**Aufgabe 1:** Geben Sie aus dem Textauszug über die manuelle Nervenbehandlung den Abschnitt wortgetreu wieder, beginnend mit "(c)Kontraktion der kleinen" und weiter bis einschließlich "Ansprüche als Heilungssystem.".
**Aufgabe 2:** Fassen Sie den Absatz des Textauszugs über die manuelle Nervenbehandlung, der mit „(3)Er zeigt sehr klar“ beginnt, als kurze Liste zusammen und behalten Sie dabei seine wesentlichen Aussagen bei.
**Aufgabe 3:**
Beantworten Sie anhand des Textauszugs über die manuelle Nervenbehandlung folgende Fragen:
(a) In welchem Jahr hielt Dr. A. Kellgren seine Vorträge?
(b) Welche Wirkung hat die Methode laut Aufzählung auf die kleinen Blutgefäße?
(c) Worüber herrscht nach Punkt (2) allgemeine Unkenntnis?

**Vorliegender Textauszug:**
* * * *
Ein bekannter europäischer Arzt, Dr. A. Kellgren, hielt 1888 vor den Chirurgen der Kaiserlich-Österreichischen Marine in Tula eine Reihe von Vorträgen über Manuelle Nervenbehandlung (gedruckt und veröffentlicht auf Anordnung des Marinesekretärs). Er berichtete insbesondere von positiven Ergebnissen, die durch die Anwendung der Nervenschwingungen bei Lungen-, Herz- und Magenerkrankungen, bei Metriose, Endometriose, Blutungen und Atonie des Uterus, bei Neuralgie, Ischias, Migräne und Kinderlähmung, bei Leber(Gallensteinen), Nieren- und Blasenproblemen erzielt wurden. Seiner Erfahrung nach bewirkt diese mechanische Methode, die nicht von Maschinen ausgeführt werden darf, Folgendes:

(a)Stärkung der Nervenenergie

(b)Linderung des Schmerzes

(c)Kontraktion der kleinen Blutgefäße

(d)Muskelimpuls zur Kontraktion

(e)Zunahme der Drüsensekretionen

Es kann nicht den leisesten Zweifel geben, dass wir mit der Nervenschwingung eine äußerst mächtige Waffe gegen das Fortschreiten nahezu aller Krankheiten des Nervensystems und ein sicheres Heilmittel für diese Krankheiten besitzen. Ein weiterer Vorteil dieser Behandlung ist ihre direkte Wirkung auf das Nervengewebe, wodurch die Verdauungsorgane als Medium geschont werden.“

Wir haben diesen Artikel ganz zitiert, um auf einige Punkte hinzuweisen.

(1)Er veranschaulicht den zuvor erwähnten Punkt, dass es eine Tendenz zu Therapien gibt, die keine Medikamente verwenden. Dahinter steht das Bestreben, zu den Methoden der Natur zurückzukehren.

(2)Er verdeutlicht die allgemeine Unkenntnis bezüglich der Existenz der Osteopathie und ihrer Ansprüche als Heilungssystem.

(3)Er zeigt sehr klar den Vorteil der manuellen Manipulation, jener auf wissenschaftlicher Grundlage basierenden Methode der osteopathischen Behandlung. Der Autor zeigt auf, dass ein Bedarf besteht für diese medizinische Spezialdisziplin und ebenso für eine Schule und ein Krankenhaus, wo dieses neue Heilungssystem vor allem in Bezug auf seine richtige Anwendung erforscht und praktiziert werden kann. Im Feld gibt es bereits Hunderte von angesehenen Praktikern dieser Kunst sowie verschiedene Schulen, in denen sie als unverwechselbares System gelehrt wird.
* * * *
**Materialauszug:**

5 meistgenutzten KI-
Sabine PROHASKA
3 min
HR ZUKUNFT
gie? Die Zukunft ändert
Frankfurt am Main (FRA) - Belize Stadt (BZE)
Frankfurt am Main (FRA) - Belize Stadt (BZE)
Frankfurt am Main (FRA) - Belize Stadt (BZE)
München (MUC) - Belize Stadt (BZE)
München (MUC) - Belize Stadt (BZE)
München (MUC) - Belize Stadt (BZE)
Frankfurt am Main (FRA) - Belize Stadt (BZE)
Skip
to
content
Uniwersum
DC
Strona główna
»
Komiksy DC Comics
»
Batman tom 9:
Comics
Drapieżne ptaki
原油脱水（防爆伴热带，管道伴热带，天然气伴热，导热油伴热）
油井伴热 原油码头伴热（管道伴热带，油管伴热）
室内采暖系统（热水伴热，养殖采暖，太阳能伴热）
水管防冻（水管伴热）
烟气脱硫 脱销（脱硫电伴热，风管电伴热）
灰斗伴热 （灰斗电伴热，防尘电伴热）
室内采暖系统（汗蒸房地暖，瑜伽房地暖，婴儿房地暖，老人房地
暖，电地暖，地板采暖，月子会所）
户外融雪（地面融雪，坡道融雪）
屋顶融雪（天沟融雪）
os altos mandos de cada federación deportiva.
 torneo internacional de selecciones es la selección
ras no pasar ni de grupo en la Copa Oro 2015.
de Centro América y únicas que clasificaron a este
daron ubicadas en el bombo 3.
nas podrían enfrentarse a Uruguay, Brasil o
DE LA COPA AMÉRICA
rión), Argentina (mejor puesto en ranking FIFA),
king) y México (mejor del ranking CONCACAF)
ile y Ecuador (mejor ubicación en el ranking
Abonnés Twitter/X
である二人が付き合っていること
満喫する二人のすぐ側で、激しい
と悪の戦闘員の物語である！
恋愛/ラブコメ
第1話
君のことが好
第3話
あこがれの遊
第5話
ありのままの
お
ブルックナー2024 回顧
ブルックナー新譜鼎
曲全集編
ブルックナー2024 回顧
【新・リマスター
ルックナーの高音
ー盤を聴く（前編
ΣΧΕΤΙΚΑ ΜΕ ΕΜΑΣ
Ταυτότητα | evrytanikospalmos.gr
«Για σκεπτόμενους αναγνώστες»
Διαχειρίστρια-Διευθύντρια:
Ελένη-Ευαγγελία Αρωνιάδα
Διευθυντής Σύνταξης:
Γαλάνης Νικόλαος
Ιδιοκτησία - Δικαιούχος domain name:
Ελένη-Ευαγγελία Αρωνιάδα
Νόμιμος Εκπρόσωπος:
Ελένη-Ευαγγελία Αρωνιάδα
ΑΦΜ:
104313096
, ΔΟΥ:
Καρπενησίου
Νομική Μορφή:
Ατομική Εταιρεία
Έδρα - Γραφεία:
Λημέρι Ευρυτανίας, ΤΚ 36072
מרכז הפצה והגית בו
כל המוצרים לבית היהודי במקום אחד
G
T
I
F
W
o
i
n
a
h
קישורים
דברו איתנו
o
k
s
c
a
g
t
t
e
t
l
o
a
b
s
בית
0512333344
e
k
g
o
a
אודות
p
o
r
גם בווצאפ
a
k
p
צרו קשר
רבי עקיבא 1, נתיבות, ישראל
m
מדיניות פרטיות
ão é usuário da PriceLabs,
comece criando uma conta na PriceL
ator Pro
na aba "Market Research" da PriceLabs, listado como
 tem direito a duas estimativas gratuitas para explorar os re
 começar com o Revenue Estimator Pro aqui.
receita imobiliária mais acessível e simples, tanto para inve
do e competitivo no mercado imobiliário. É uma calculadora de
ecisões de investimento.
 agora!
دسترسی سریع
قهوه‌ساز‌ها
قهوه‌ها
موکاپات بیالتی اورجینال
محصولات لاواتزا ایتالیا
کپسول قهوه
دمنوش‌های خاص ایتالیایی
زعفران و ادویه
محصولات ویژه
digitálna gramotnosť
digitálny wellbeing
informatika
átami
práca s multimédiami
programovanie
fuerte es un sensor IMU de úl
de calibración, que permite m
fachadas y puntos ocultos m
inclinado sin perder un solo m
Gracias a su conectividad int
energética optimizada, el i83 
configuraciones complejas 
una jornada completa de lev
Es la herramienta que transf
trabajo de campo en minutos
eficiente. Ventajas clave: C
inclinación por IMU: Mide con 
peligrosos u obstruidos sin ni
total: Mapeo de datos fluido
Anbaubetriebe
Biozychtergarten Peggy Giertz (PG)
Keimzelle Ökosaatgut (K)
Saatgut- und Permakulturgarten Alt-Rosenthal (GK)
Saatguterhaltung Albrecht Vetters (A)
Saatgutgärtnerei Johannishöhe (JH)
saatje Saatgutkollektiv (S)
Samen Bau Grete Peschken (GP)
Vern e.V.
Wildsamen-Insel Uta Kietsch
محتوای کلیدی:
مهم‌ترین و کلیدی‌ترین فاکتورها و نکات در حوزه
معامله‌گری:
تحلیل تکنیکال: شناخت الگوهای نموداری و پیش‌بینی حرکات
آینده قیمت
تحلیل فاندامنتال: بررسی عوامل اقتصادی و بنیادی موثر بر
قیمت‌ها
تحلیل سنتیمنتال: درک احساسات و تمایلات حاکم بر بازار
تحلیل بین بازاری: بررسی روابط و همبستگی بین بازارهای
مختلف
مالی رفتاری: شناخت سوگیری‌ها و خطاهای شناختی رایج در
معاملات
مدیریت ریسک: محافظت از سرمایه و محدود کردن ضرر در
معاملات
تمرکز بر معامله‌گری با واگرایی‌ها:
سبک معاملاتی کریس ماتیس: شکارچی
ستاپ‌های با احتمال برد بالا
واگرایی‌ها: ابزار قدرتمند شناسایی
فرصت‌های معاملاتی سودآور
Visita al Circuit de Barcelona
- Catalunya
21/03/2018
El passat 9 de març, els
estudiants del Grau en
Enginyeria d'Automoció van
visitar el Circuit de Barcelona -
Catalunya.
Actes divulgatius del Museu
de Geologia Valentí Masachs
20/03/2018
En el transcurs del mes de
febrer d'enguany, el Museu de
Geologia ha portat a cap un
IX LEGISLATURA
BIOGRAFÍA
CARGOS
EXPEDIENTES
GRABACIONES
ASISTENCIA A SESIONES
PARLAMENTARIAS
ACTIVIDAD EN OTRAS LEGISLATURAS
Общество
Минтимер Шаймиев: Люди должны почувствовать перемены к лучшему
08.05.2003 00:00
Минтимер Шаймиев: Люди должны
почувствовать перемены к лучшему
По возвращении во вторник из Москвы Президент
* * * *
**Lösung 1:**
(c)Kontraktion der kleinen Blutgefäße

(d)Muskelimpuls zur Kontraktion

(e)Zunahme der Drüsensekretionen

Es kann nicht den leisesten Zweifel geben, dass wir mit der Nervenschwingung eine äußerst mächtige Waffe gegen das Fortschreiten nahezu aller Krankheiten des Nervensystems und ein sicheres Heilmittel für diese Krankheiten besitzen. Ein weiterer Vorteil dieser Behandlung ist ihre direkte Wirkung auf das Nervengewebe, wodurch die Verdauungsorgane als Medium geschont werden.“

Wir haben diesen Artikel ganz zitiert, um auf einige Punkte hinzuweisen.

(1)Er veranschaulicht den zuvor erwähnten Punkt, dass es eine Tendenz zu Therapien gibt, die keine Medikamente verwenden. Dahinter steht das Bestreben, zu den Methoden der Natur zurückzukehren.

(2)Er verdeutlicht die allgemeine Unkenntnis bezüglich der Existenz der Osteopathie und ihrer Ansprüche als Heilungssystem.

**Lösung 2:**
- Der Artikel zeigt den Vorteil der manuellen Manipulation, einer wissenschaftlich begründeten Methode der osteopathischen Behandlung.
- Der Autor sieht Bedarf an dieser medizinischen Spezialdisziplin sowie an einer Schule und einem Krankenhaus, wo das Heilungssystem vor allem hinsichtlich seiner richtigen Anwendung erforscht und praktiziert werden kann.
- Es gibt bereits Hunderte angesehener Praktiker und verschiedene Schulen, die es als unverwechselbares System lehren.

**Lösung 3:**
(a) 1888
(b) Sie bewirkt ihre Kontraktion.
(c) Über die Existenz der Osteopathie und ihre Ansprüche als Heilungssystem.